----- Document segment
Hi, Sagar

There already has relative JIRAs for ORC and Parquet, you can take a look here: 

 https://issues.apache.org/jira/browse/FLINK-9407 
<https://issues.apache.org/jira/browse/FLINK-9407> and 
https://issues.apache.org/jira/browse/FLINK-9411 
<https://issues.apache.org/jira/browse/FLINK-9411>

For ORC format, Currently only support basic data types, such as Long, Boolean, 
Short, Integer, Float, Double, String. 

Best
Zhangminglei



> 在 2018年6月17日,上午11:11,sagar loke <sagar...@gmail.com> 写道:
> 
> We are eagerly waiting for 
> 
>   - Extends Streaming Sinks:
>      - Bucketing Sink should support S3 properly (compensate for eventual 
> consistency), work with Flink's shaded S3 file systems, and efficiently 
> support formats that compress/index arcoss individual rows (Parquet, ORC, ...)
> 
> Especially for ORC and Parquet sinks. Since, We are planning to use 
> Kafka-jdbc to move data from rdbms to hdfs.
----------
Work instruction 1 →
Transcribe the Flink thread word for word between "There already has" and "Float, Double, String.", inclusive.
The Flink thread and the records that follow were gathered from separate, unrelated places.
----- Extracted data
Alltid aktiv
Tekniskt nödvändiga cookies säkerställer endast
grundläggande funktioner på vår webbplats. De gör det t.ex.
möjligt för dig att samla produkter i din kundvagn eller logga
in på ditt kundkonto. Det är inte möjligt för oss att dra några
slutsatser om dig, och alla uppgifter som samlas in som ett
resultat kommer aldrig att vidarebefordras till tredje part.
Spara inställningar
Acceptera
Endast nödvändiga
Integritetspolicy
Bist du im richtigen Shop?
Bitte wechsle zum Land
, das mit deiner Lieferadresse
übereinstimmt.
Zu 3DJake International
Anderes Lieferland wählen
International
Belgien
----------
Work instruction 2 →
Rewrite every line of the records with "Belgien" changed to "Österreich", keeping everything else the same.

Your response 1 →
There already has relative JIRAs for ORC and Parquet, you can take a look here: 

 https://issues.apache.org/jira/browse/FLINK-9407 
<https://issues.apache.org/jira/browse/FLINK-9407> and 
https://issues.apache.org/jira/browse/FLINK-9411 
<https://issues.apache.org/jira/browse/FLINK-9411>

For ORC format, Currently only support basic data types, such as Long, Boolean, 
Short, Integer, Float, Double, String.

Your response 2 →
Alltid aktiv
Tekniskt nödvändiga cookies säkerställer endast
grundläggande funktioner på vår webbplats. De gör det t.ex.
möjligt för dig att samla produkter i din kundvagn eller logga
in på ditt kundkonto. Det är inte möjligt för oss att dra några
slutsatser om dig, och alla uppgifter som samlas in som ett
resultat kommer aldrig att vidarebefordras till tredje part.
Spara inställningar
Acceptera
Endast nödvändiga
Integritetspolicy
Bist du im richtigen Shop?
Bitte wechsle zum Land
, das mit deiner Lieferadresse
übereinstimmt.
Zu 3DJake International
Anderes Lieferland wählen
International
Österreich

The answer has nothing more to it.